SINALOAN MILK SNAKE

SINALOAN MILK SNAKE

SINALOAN MILK SNAKE

DIET: Carnivore

STATUS IN THE WILD: Least Concern

RANGE: Central America

PHYSICAL FEATURES AND CHARACTERISTICS

Milk snakes are an excellent example of the use of mimicry. Their contrasting colors of vibrant yellow and red against dark black make a natural warning sign to predators. The highly venomous coral snake uses this same technique to warn other creatures to back off. The milk snake and a few other snake species have adapted similar coloration to the coral snake to trick predators into believing that they are venomous as well, even though they are typically timid and mostly harmless.

They can be distinguished from the coral snake by remembering the saying “Red on black, friend of jack. Red on yellow, deadly fellow.” If the red and yellow bands are touching, WATCH OUT!

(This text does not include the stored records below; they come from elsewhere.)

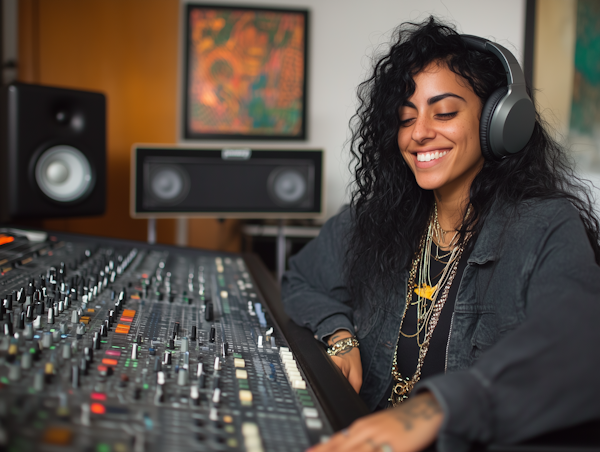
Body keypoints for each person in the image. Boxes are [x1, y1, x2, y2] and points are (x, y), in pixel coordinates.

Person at [281, 17, 600, 452]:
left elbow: (580, 347)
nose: (419, 133)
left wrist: (431, 410)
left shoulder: (544, 227)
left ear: (499, 121)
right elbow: (300, 280)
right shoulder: (375, 219)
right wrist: (338, 333)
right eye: (406, 118)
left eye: (445, 112)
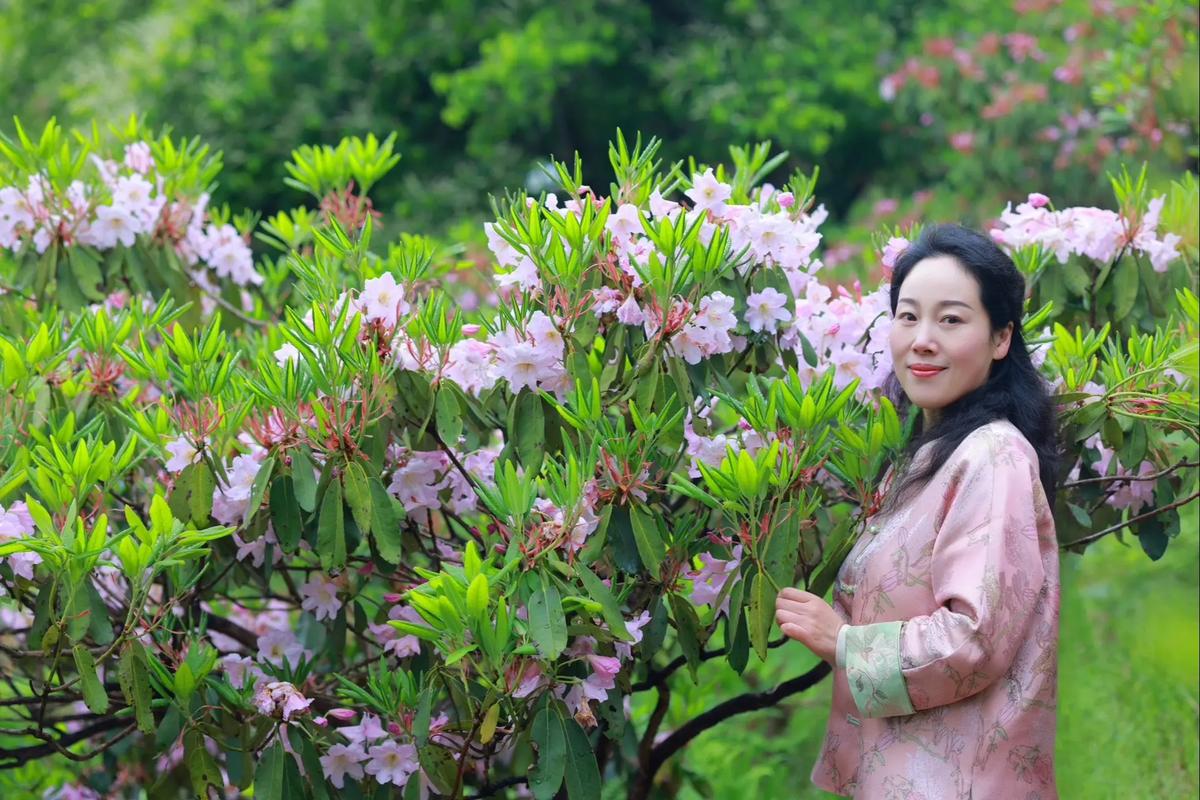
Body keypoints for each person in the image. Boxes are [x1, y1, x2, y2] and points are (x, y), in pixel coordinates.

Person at [774, 224, 1061, 799]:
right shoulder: (934, 452)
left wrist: (845, 642)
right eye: (908, 317)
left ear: (1001, 338)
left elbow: (974, 638)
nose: (922, 340)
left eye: (951, 320)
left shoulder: (993, 455)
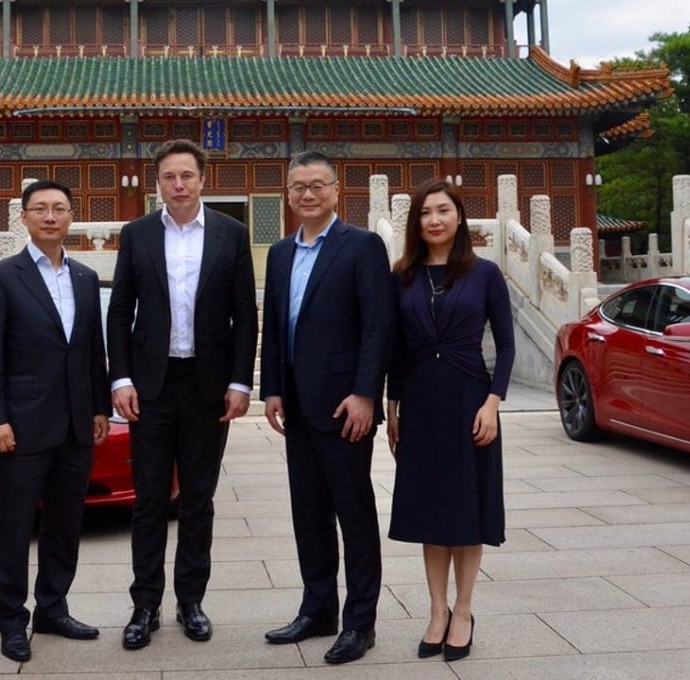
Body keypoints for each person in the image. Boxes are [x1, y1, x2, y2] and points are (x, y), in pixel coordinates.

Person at [107, 138, 258, 649]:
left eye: (187, 176)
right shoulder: (137, 234)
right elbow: (119, 312)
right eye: (169, 177)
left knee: (198, 499)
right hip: (150, 387)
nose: (178, 185)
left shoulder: (231, 234)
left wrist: (241, 382)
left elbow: (245, 316)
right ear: (158, 182)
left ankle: (190, 600)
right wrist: (121, 379)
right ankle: (144, 604)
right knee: (149, 500)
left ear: (202, 179)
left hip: (208, 387)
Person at [259, 151, 392, 665]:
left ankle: (360, 622)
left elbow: (378, 326)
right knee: (308, 513)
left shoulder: (361, 247)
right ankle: (318, 608)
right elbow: (276, 326)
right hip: (296, 403)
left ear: (337, 191)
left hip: (344, 406)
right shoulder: (279, 253)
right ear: (288, 194)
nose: (307, 195)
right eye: (298, 187)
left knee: (353, 514)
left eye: (317, 185)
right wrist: (271, 388)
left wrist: (365, 394)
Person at [0, 179, 112, 663]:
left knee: (65, 524)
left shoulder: (86, 279)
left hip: (75, 425)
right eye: (41, 209)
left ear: (71, 217)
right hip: (21, 428)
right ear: (25, 218)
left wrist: (99, 408)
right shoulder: (1, 278)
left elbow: (93, 350)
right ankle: (11, 620)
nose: (51, 217)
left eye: (60, 209)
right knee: (13, 527)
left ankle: (53, 606)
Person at [386, 178, 515, 662]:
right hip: (420, 403)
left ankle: (463, 610)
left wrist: (493, 403)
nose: (434, 219)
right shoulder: (402, 276)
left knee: (467, 512)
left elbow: (505, 345)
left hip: (469, 402)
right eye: (425, 213)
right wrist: (392, 404)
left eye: (443, 210)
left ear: (459, 217)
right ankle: (436, 611)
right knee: (430, 514)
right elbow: (396, 348)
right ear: (416, 223)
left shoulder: (484, 274)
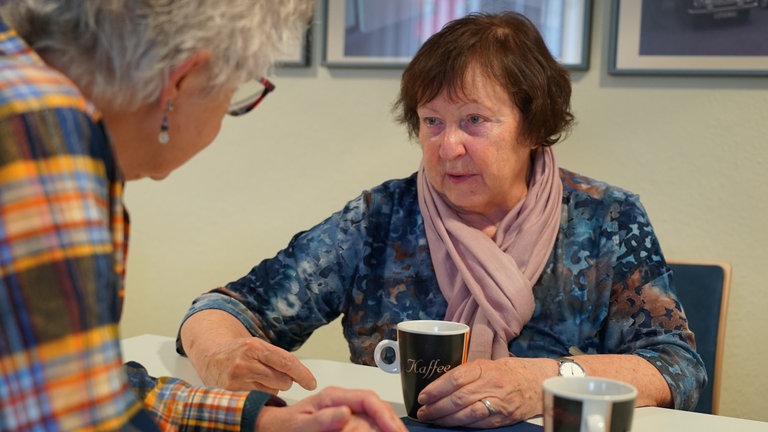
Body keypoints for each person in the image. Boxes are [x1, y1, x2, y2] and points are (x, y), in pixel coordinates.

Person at [177, 11, 707, 429]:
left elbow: (675, 366)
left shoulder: (606, 218)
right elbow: (225, 307)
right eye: (432, 121)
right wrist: (221, 353)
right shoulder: (379, 218)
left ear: (534, 125)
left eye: (474, 120)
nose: (448, 145)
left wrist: (545, 381)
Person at [0, 1, 407, 431]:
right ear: (182, 82)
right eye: (236, 95)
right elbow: (76, 419)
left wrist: (264, 421)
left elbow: (78, 382)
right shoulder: (41, 136)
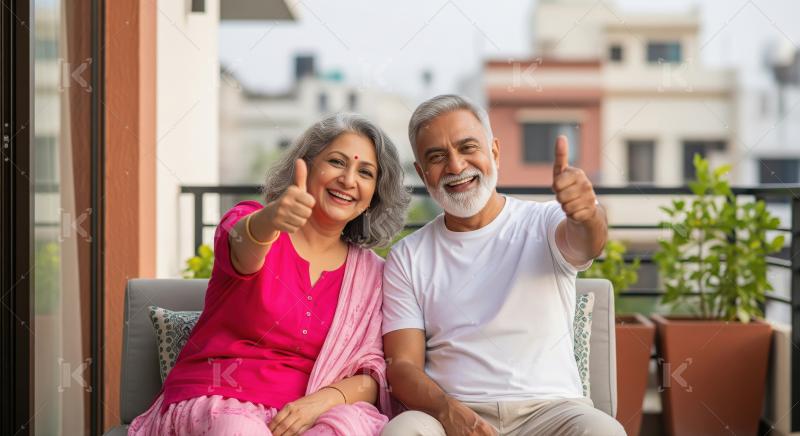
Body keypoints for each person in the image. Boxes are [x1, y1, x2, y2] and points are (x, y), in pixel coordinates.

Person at [129, 113, 410, 436]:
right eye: (336, 161)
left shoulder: (371, 275)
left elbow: (373, 372)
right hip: (221, 401)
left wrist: (320, 402)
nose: (348, 179)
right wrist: (273, 218)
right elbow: (244, 244)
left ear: (374, 194)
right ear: (305, 166)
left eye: (365, 172)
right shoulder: (253, 223)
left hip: (309, 414)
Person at [381, 95, 626, 436]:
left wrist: (587, 214)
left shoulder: (545, 221)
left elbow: (588, 241)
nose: (455, 166)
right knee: (403, 431)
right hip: (450, 414)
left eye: (468, 147)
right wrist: (447, 410)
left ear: (494, 152)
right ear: (423, 174)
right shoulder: (407, 256)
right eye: (437, 157)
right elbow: (402, 365)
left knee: (605, 432)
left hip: (551, 413)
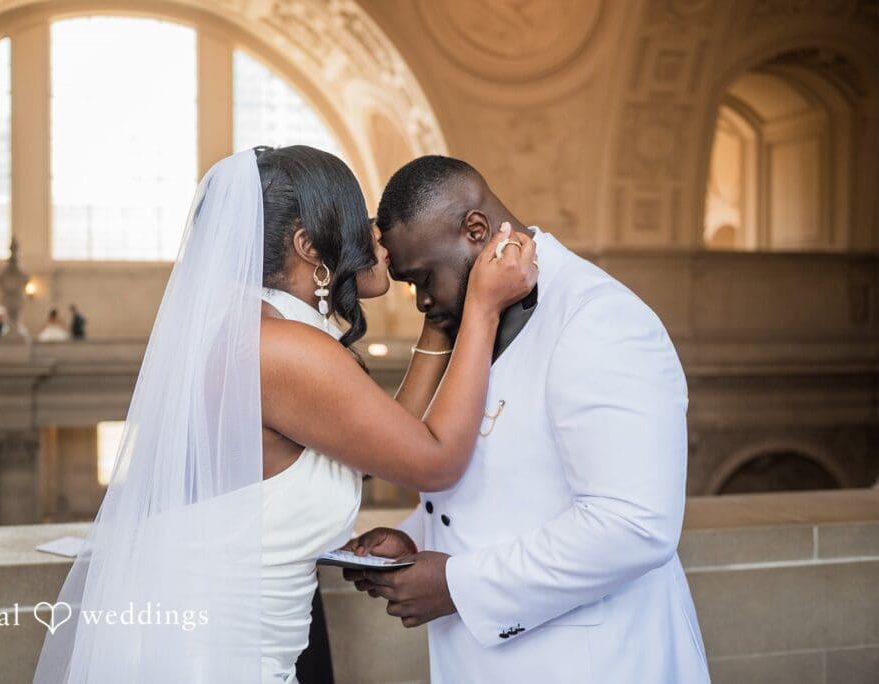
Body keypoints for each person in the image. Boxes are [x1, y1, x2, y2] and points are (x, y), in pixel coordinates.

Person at [33, 146, 536, 683]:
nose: (377, 234)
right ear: (307, 245)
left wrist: (439, 322)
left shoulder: (256, 332)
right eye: (355, 214)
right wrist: (480, 308)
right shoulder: (281, 350)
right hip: (213, 660)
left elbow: (379, 447)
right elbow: (433, 460)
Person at [342, 155, 711, 683]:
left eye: (424, 278)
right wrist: (416, 540)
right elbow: (502, 488)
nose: (423, 302)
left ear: (475, 230)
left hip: (593, 664)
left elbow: (635, 525)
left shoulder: (598, 319)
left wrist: (457, 584)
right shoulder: (467, 325)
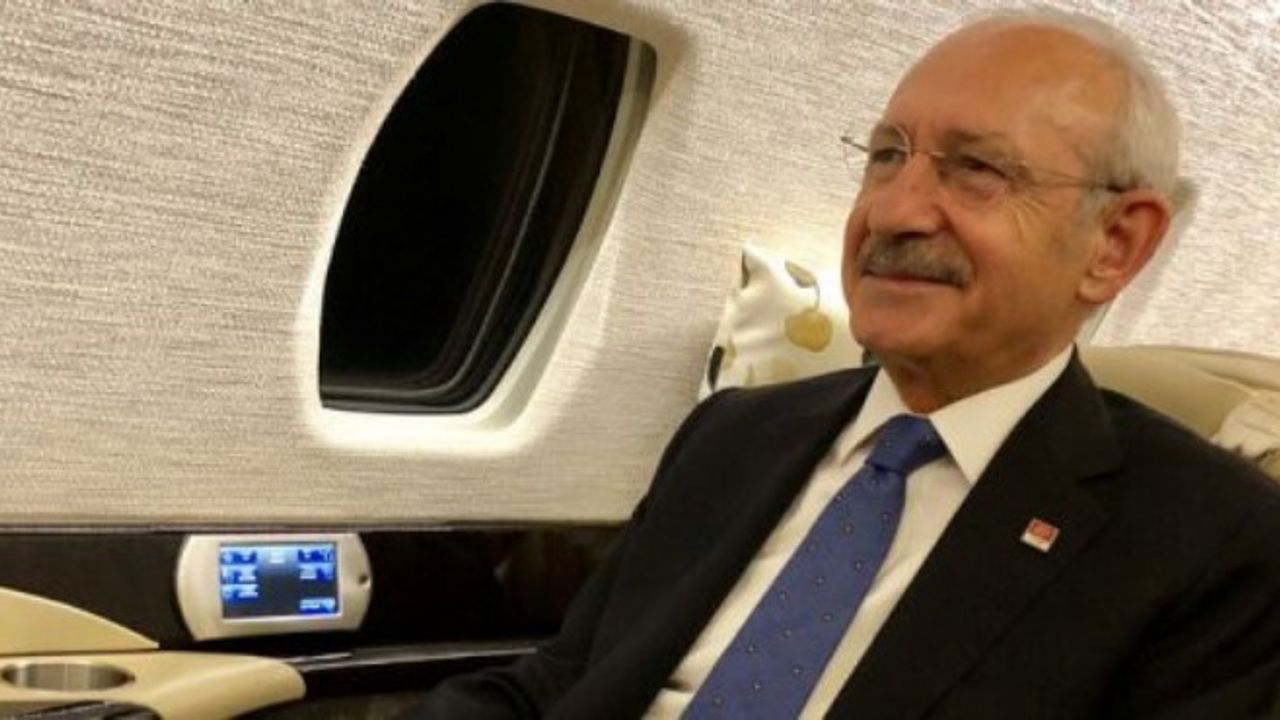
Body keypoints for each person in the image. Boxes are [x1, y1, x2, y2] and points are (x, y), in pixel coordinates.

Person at [405, 8, 1280, 718]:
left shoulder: (1216, 545)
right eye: (887, 155)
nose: (893, 212)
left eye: (977, 169)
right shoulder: (734, 434)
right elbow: (560, 684)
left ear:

LIFESTYLE AND REPRODUCTION

The Sinaloan milk snake mates from early May to late June, sometimes twice a year. The female lays an average of five to 15 elongated eggs beneath rotting wood, boards, rocks and rotting vegetation. The eggs hatch after about 60 days. They typically brumate between November and February.

They prefer dry, arid climates and are often found resting beneath loose rocks, in rock crevices, or beneath cactus plants.

RANGE

They are found in semi-desert regions in southwest Sonora, Sinaloa and southwestern Chihuahua, Mexico.

DIET

They tend to be more opportunistic eaters than other snake species in their family. They have been known to consume a variety of animals, including rodents, eggs, birds, reptiles, amphibians, and invertebrates. However, their diet primarily consists of rodents.